Because the green-glow gene can be seen in cells, it is a much used "reporter" gene that can tell scientists that it has been effectively delivered to the host cell.
The work reported today by the Wisconsin group is important because it is the first time a gene that has been transferred into a primate embryo has been shown to be functional throughout development to a successful live birth. It also demonstrates that successful pregnancy is possible when genes foreign to the mother are engineered into the embryos of nonhuman primates.
The Wisconsin group adapted technology currently in development for human gene therapy by using extensively modified components of the genetic material of HIV as a vector to ferry the gene into the cells of early-stage rhesus monkey embryos. The vector, Golos says, is stripped of disease-causing genes and employs just a small percentage of the HIV genome to trick embryonic cells into accepting the transgene.
In effect, Golos says, the vector, which was developed by Robert G. Hawley at the American Red Cross Holland Laboratory, is used to "package the transgene into a noninfectious viral particle, and to allow the transgene to be inserted into the genome of the embryo."
The engineered embryos were then implanted in surrogate rhesus macaque mothers and carried to term. One of the pregnancies resulted in twins, but only one twin survived to term. Twin pregnancies are rare in rhesus monkeys.
Because rhesus macaques are genetically very close to humans, the work underscores the potential of the rhesus macaque as a model for future studies to establish the safety and effectiveness of human gene and stem cell therapy. The work is just a small step away from making a truly transgenic monkey, where foreign DNA is not only transferred from one species to another but is functional as well. A more immediate consideration, Golos says, is that the accomplishment forms the basis for new experimental insights into placental health and function.

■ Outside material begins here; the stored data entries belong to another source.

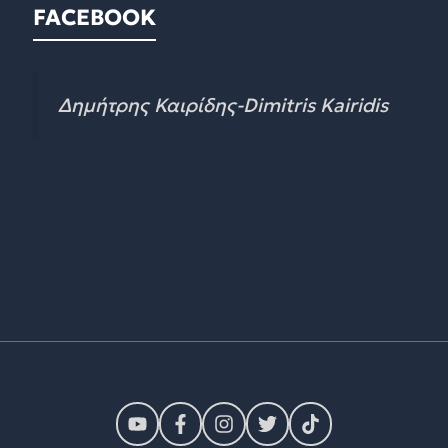
FACEBOOK
Δημήτρης Καιρίδης-Dimitris Kairidis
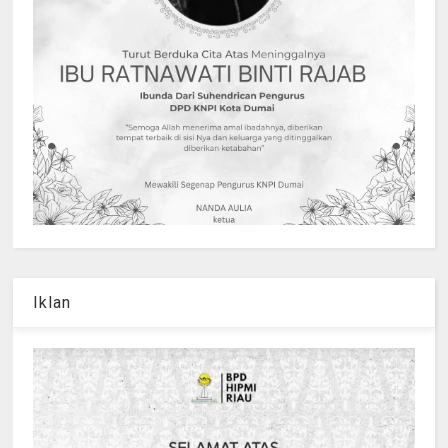
Iklan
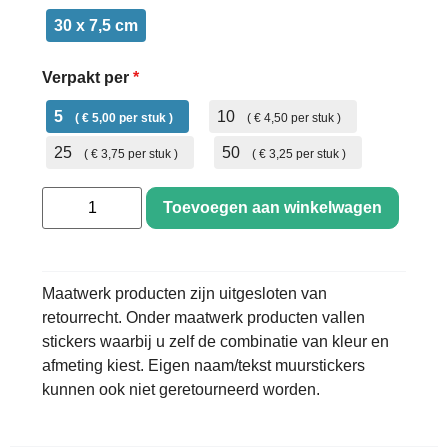
30 x 7,5 cm
Verpakt per
*
5
10
€ 5,00
€ 4,50
25
50
€ 3,75
€ 3,25
Toevoegen aan winkelwagen
Maatwerk producten zijn uitgesloten van
retourrecht. Onder maatwerk producten vallen
stickers waarbij u zelf de combinatie van kleur en
afmeting kiest. Eigen naam/tekst muurstickers
kunnen ook niet geretourneerd worden.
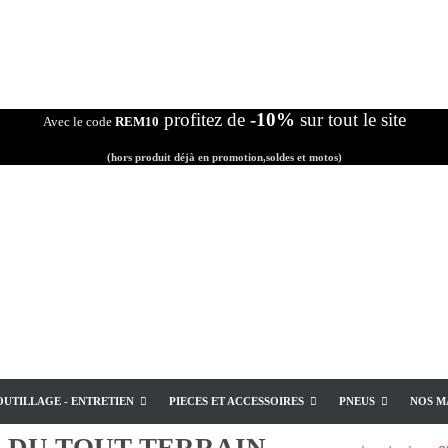
profitez de
-10%
sur tout le site
Avec le code
REM10
(hors produit déjà en promotion,soldes et motos)
OUTILLAGE - ENTRETIEN
PIECES ET ACCESSOIRES
PNEUS
NOS M
E
DU TOUT TERRAIN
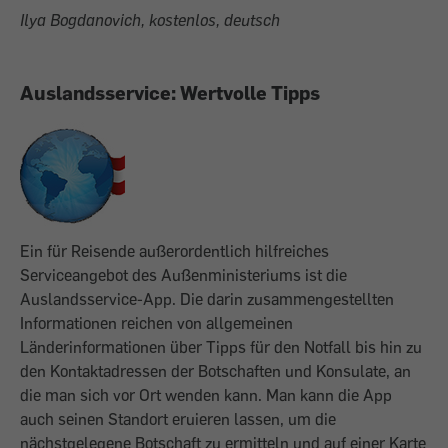
Ilya Bogdanovich, kostenlos, deutsch
Auslandsservice: Wertvolle Tipps
Ein für Reisende außerordentlich hilfreiches
Serviceangebot des Außenministeriums ist die
Auslandsservice-App. Die darin zusammen­gestellten
Informationen reichen von allgemeinen
Länderinformationen über Tipps für den Notfall bis hin zu
den Kontaktadressen der Botschaften und Konsulate, an
die man sich vor Ort wenden kann. Man kann die App
auch seinen Standort eruieren lassen, um die
nächstgelegene Botschaft zu ermitteln und auf einer Karte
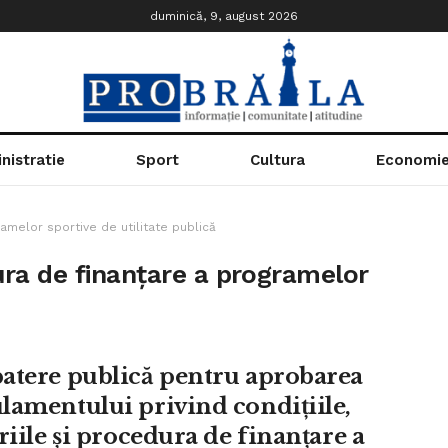
duminică, 9, august 2026
nistratie
Sport
Cultura
Economi
ramelor sportive de utilitate publică
dura de finanțare a programelor
atere publică pentru aprobarea
lamentului privind condițiile,
riile și procedura de finanțare a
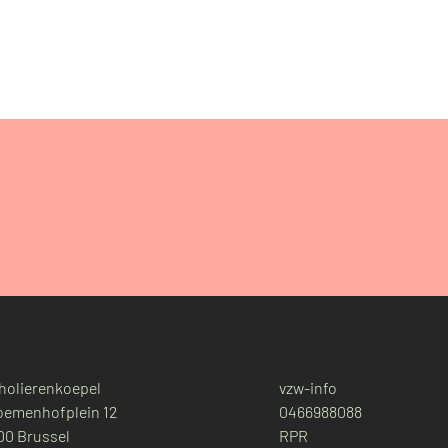
holierenkoepel
vzw-info
oemenhofplein 12
0466988088
00 Brussel
RPR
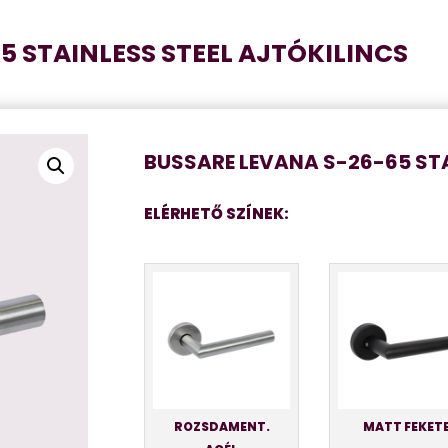
5 STAINLESS STEEL AJTÓKILINCS
BUSSARE LEVANA S-26-65 STA
ELÉRHETŐ SZÍNEK:
ROZSDAMENT.
MATT FEKET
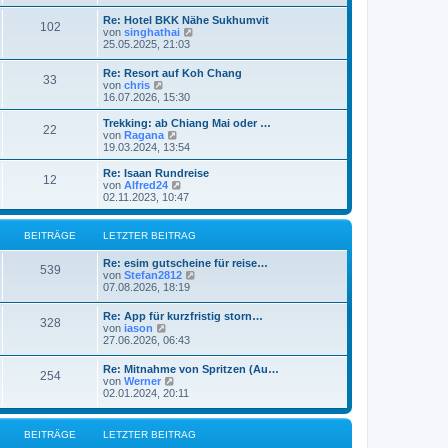
u
e
Re: Hotel BKK Nähe Sukhumvit
102
s
N
von
singhathai
t
e
25.05.2025, 21:03
e
u
r
e
Re: Resort auf Koh Chang
B
33
s
N
von
chris
e
t
e
16.07.2026, 15:30
i
e
u
t
r
e
r
Trekking: ab Chiang Mai oder …
B
22
s
a
N
von
Ragana
e
t
g
e
19.03.2024, 13:54
i
e
u
t
r
e
Re: Isaan Rundreise
r
12
B
s
N
von
Alfred24
a
e
t
e
02.11.2023, 10:47
g
i
e
u
t
r
e
r
B
s
BEITRÄGE
LETZTER BEITRAG
a
e
t
g
i
e
Re: esim gutscheine für reise…
t
r
539
N
von
Stefan2812
r
B
e
07.08.2026, 18:19
a
e
u
g
i
e
Re: App für kurzfristig storn…
t
328
s
N
von
iason
r
t
e
27.06.2026, 06:43
a
e
u
g
r
e
Re: Mitnahme von Spritzen (Au…
B
254
s
N
von
Werner
e
t
e
02.01.2024, 20:11
i
e
u
t
r
e
r
B
s
a
BEITRÄGE
LETZTER BEITRAG
e
t
g
i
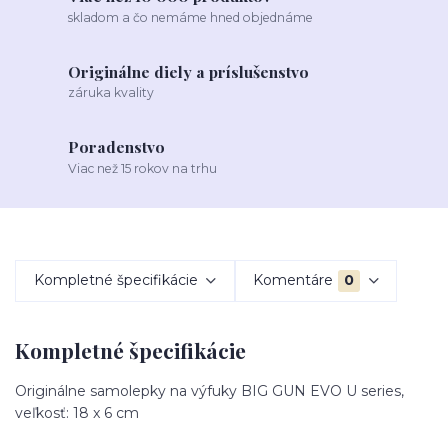
skladom a čo nemáme hned objednáme
Originálne diely a príslušenstvo
záruka kvality
Poradenstvo
Viac než 15 rokov na trhu
Kompletné špecifikácie
Komentáre
0
Kompletné špecifikácie
Originálne samolepky na výfuky BIG GUN EVO U series,
veľkosť: 18 x 6 cm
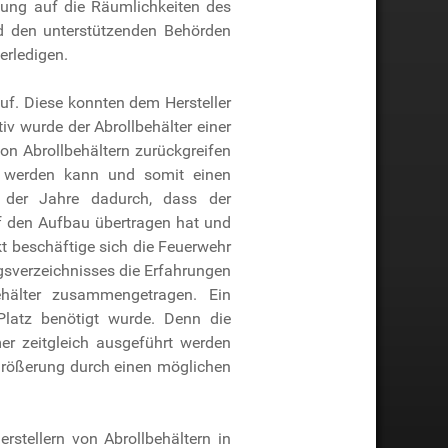
itung auf die Räumlichkeiten des
nd den unterstützenden Behörden
erledigen.
uf. Diese konnten dem Hersteller
iv wurde der Abrollbehälter einer
on Abrollbehältern zurückgreifen
rt werden kann und somit einen
e der Jahre dadurch, dass der
f den Aufbau übertragen hat und
kt beschäftige sich die Feuerwehr
ngsverzeichnisses die Erfahrungen
hälter zusammengetragen. Ein
Platz benötigt wurde. Denn die
er zeitgleich ausgeführt werden
rgrößerung durch einen möglichen
stellern von Abrollbehältern in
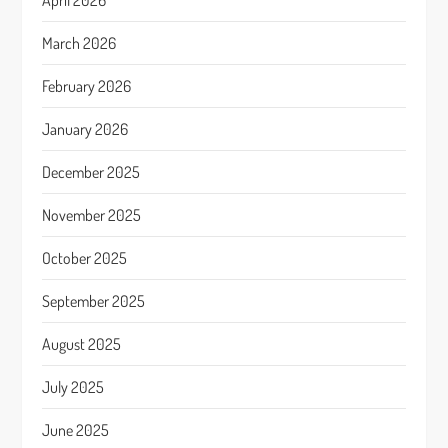
April 2026
March 2026
February 2026
January 2026
December 2025
November 2025
October 2025
September 2025
August 2025
July 2025
June 2025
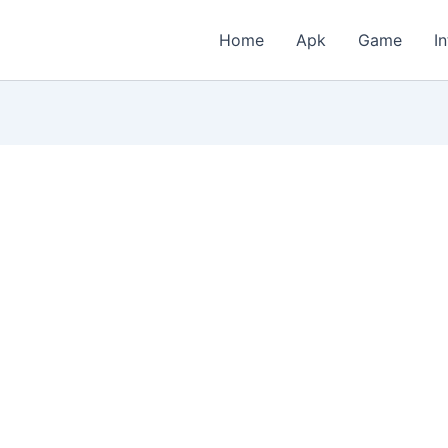
Home
Apk
Game
I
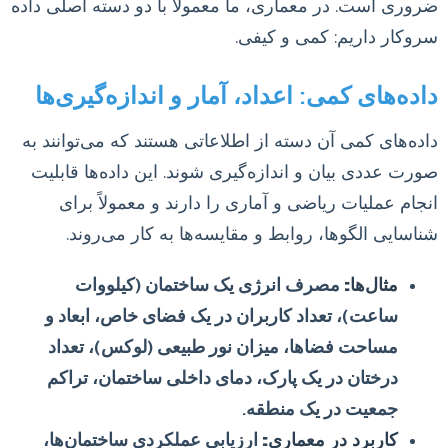
ضروری است. در معماری، ما معمولاً با دو دسته اصلی داده
سروکار داریم: کمی و کیفی.
داده‌های کمی: اعداد، آمار و اندازه‌گیری‌ها
داده‌های کمی آن دسته از اطلاعاتی هستند که می‌توانند به
صورت عددی بیان و اندازه‌گیری شوند. این داده‌ها قابلیت
انجام عملیات ریاضی و آماری را دارند و معمولاً برای
شناسایی الگوها، روابط و مقایسه‌ها به کار می‌روند.
مثال‌ها:
مصرف انرژی یک ساختمان (کیلووات
ساعت)، تعداد کاربران در یک فضای خاص، ابعاد و
مساحت فضاها، میزان نور طبیعی (لوکس)، تعداد
درختان در یک پارک، دمای داخلی ساختمان، تراکم
جمعیت در یک منطقه.
کاربرد در معماری:
ارزیابی عملکردی ساختمان‌ها،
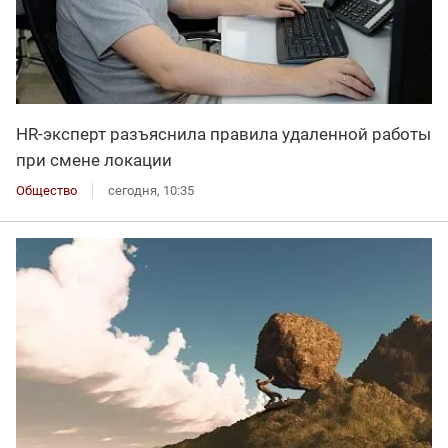
HR-эксперт разъяснила правила удаленной работы
при смене локации
Общество
сегодня, 10:35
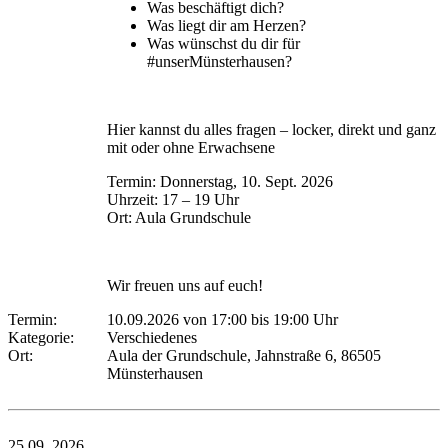
Was beschäftigt dich?
Was liegt dir am Herzen?
Was wünschst du dir für
#unserMünsterhausen?
Hier kannst du alles fragen – locker, direkt und ganz
mit oder ohne Erwachsene
Termin: Donnerstag, 10. Sept. 2026
Uhrzeit: 17 – 19 Uhr
Ort: Aula Grundschule
Wir freuen uns auf euch!
Termin:
10.09.2026 von 17:00
bis 19:00 Uhr
Kategorie:
Verschiedenes
Ort:
Aula der Grundschule, Jahnstraße 6, 86505
Münsterhausen
25.09.
2026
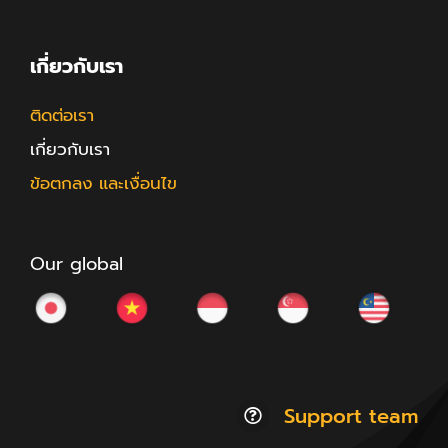
เกี่ยวกับเรา
ติดต่อเรา
เกี่ยวกับเรา
ข้อตกลง และเงื่อนไข
Our global
Support team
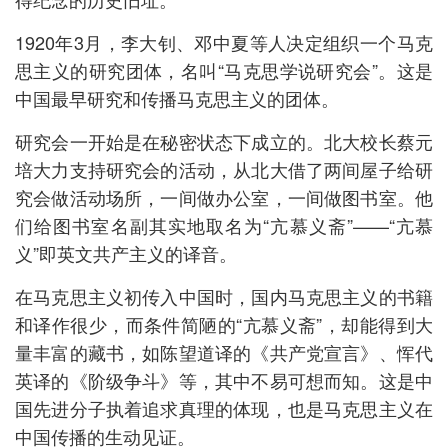
1920年3月，李大钊、邓中夏等人决定组织一个马克
思主义的研究团体，名叫“马克思学说研究会”。这是
中国最早研究和传播马克思主义的团体。
研究会一开始是在秘密状态下成立的。北大校长蔡元
培大力支持研究会的活动，从北大借了两间屋子给研
究会做活动场所，一间做办公室，一间做图书室。他
们给图书室名副其实地取名为“亢慕义斋”——“亢慕
义”即英文共产主义的译音。
在马克思主义初传入中国时，国内马克思主义的书籍
和译作很少，而条件简陋的“亢慕义斋”，却能得到大
量丰富的藏书，如陈望道译的《共产党宣言》、恽代
英译的《阶级争斗》等，其中不易可想而知。这是中
国先进分子执着追求真理的体现，也是马克思主义在
中国传播的生动见证。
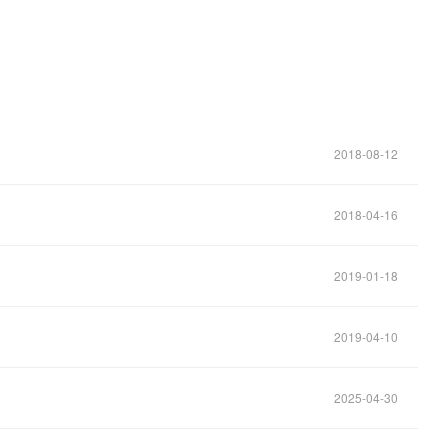
2018-08-12
2018-04-16
2019-01-18
2019-04-10
2025-04-30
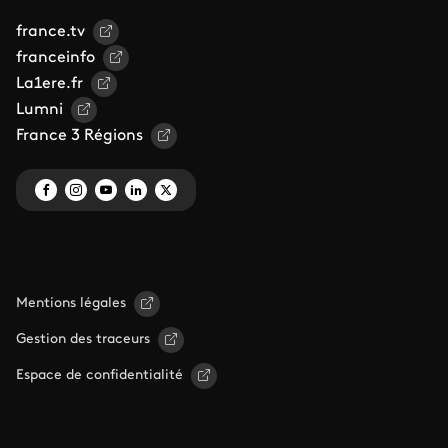
france.tv
franceinfo
La1ere.fr
Lumni
France 3 Régions
Mentions légales
Gestion des traceurs
Espace de confidentialité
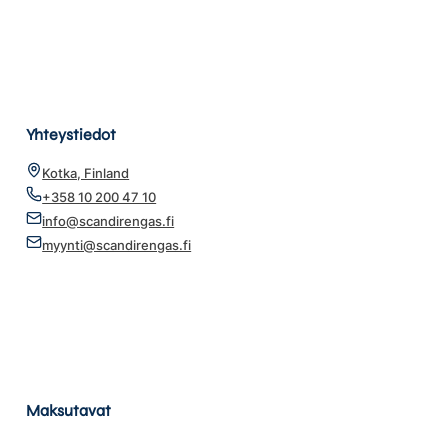
Yhteystiedot
Kotka, Finland
+358 10 200 47 10
info@scandirengas.fi
myynti@scandirengas.fi
Maksutavat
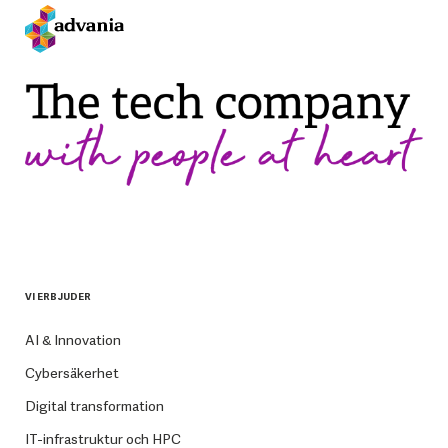
VI ERBJUDER
AI & Innovation
Cybersäkerhet
Digital transformation
IT-infrastruktur och HPC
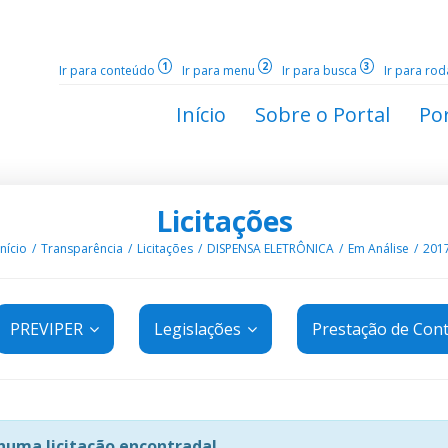
1
2
3
Ir para conteúdo
Ir para menu
Ir para busca
Ir para ro
Início
Sobre o Portal
Por
Licitações
Início
Transparência
Licitações
DISPENSA ELETRÔNICA
Em Análise
201
PREVIPER
Legislações
Prestação de Con
uma licitação encontrada!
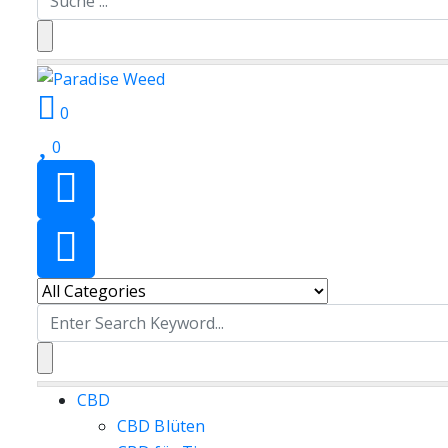
for:
0
0
Search
for:
CBD
CBD Blüten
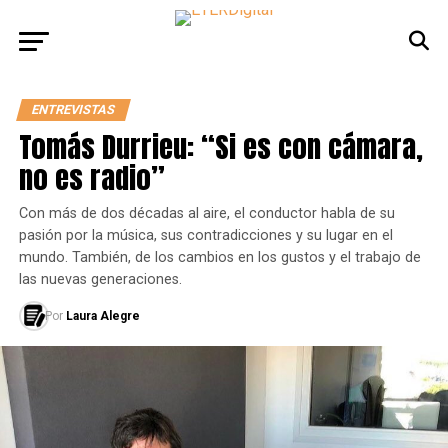
ENTREVISTAS
Tomás Durrieu: “Si es con cámara,
no es radio”
Con más de dos décadas al aire, el conductor habla de su
pasión por la música, sus contradicciones y su lugar en el
mundo. También, de los cambios en los gustos y el trabajo de
las nuevas generaciones.
Por
Laura Alegre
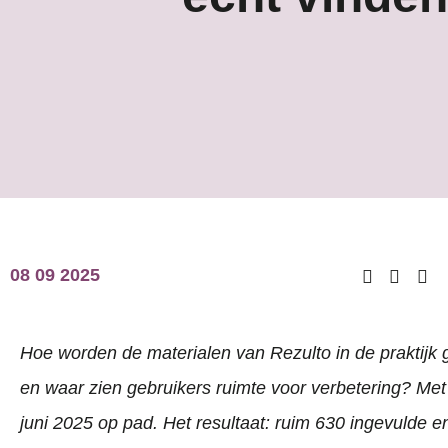
08 09 2025
Hoe worden de materialen van Rezulto in de praktijk 
en waar zien gebruikers ruimte voor verbetering? Met
juni 2025 op pad. Het resultaat: ruim 630 ingevulde 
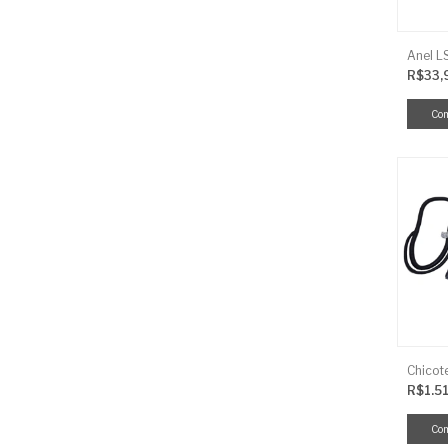
R$33,
R$1.5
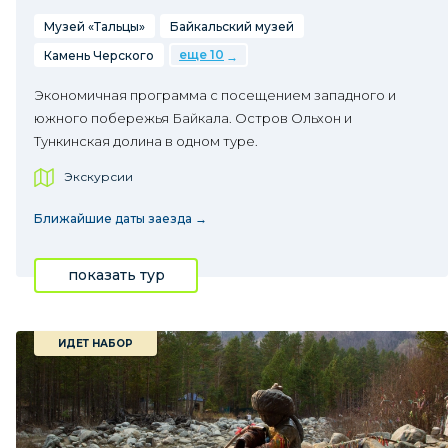
Музей «Тальцы»
Байкальский музей
еще 10
Камень Черского
Экономичная программа с посещением западного и
южного побережья Байкала. Остров Ольхон и
Тункинская долина в одном туре.
Экскурсии
Ближайшие даты заезда →
показать тур
ИДЕТ НАБОР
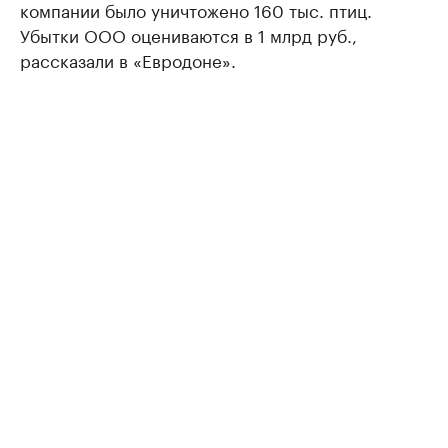
компании было уничтожено 160 тыс. птиц.
Убытки ООО оцениваются в 1 млрд руб.,
рассказали в «Евродоне».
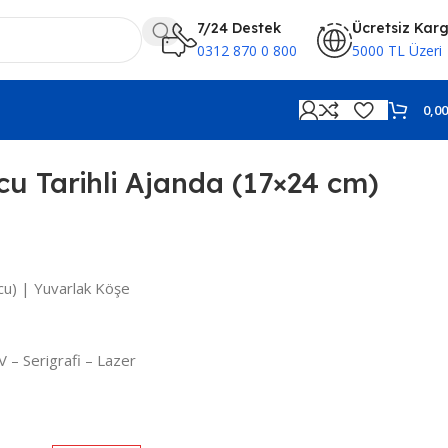
7/24 Destek
Ücretsiz Kar
0312 870 0 800
5000 TL Üzeri
0,0
u Tarihli Ajanda (17×24 cm)
u) | Yuvarlak Köşe
V – Serigrafi – Lazer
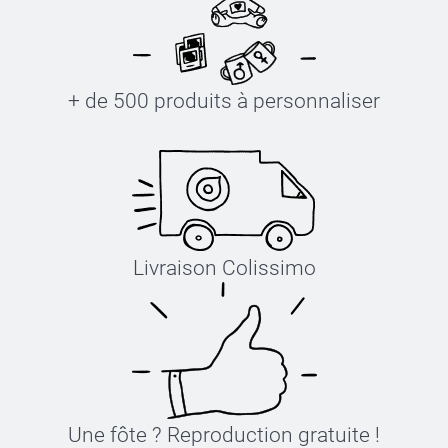
+ de 500 produits à personnaliser
Livraison Colissimo
Une fôte ? Reproduction gratuite !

Last January, a group at the Oregon Regional Primate Research Center reported the birth of a single rhesus monkey carrying transgenic DNA. Although the Oregon monkey carried the foreign DNA, the introduced DNA did not produce the protein that the transgene is supposed to make.
"This is an important distinction," Golos says, "since the success of transgenic or gene transfer studies is determined by whether or not the protein is produced."
Golos notes that the surrogate mothers carrying the engineered embryos developed antibodies to the jellyfish protein at about mid-pregnancy. Despite this immune response, the pregnancies were carried successfully to term, demonstrating that primate embryos with working transgenes are a viable experimental model for exploring how the maternal immune system accepts the fetus, whose genes are, in part, inherited from the father.
"Scientists can now devise experiments to learn the role of individual genes in human female reproductive health, and maternal and fetal well-being," Golos says.
Co-authors of the paper include M.J. Wolfgang, S.G. Eisele, M.A. Browne, M.L. Schotzko, M.A. Garthwaite, M Durning and J.A. Thomson, all of UW-Madison; and A. Ramezani and R.G. Hawley of the American Red Cross.
The Holland Laboratory is the research and development division of American Red Cross Biomedical Services, supporting the organization's Blood, Tissue and Plasma Services, and the Center for Cellular Therapy. The work of the Wisconsin team was supported by the National Institutes of Health.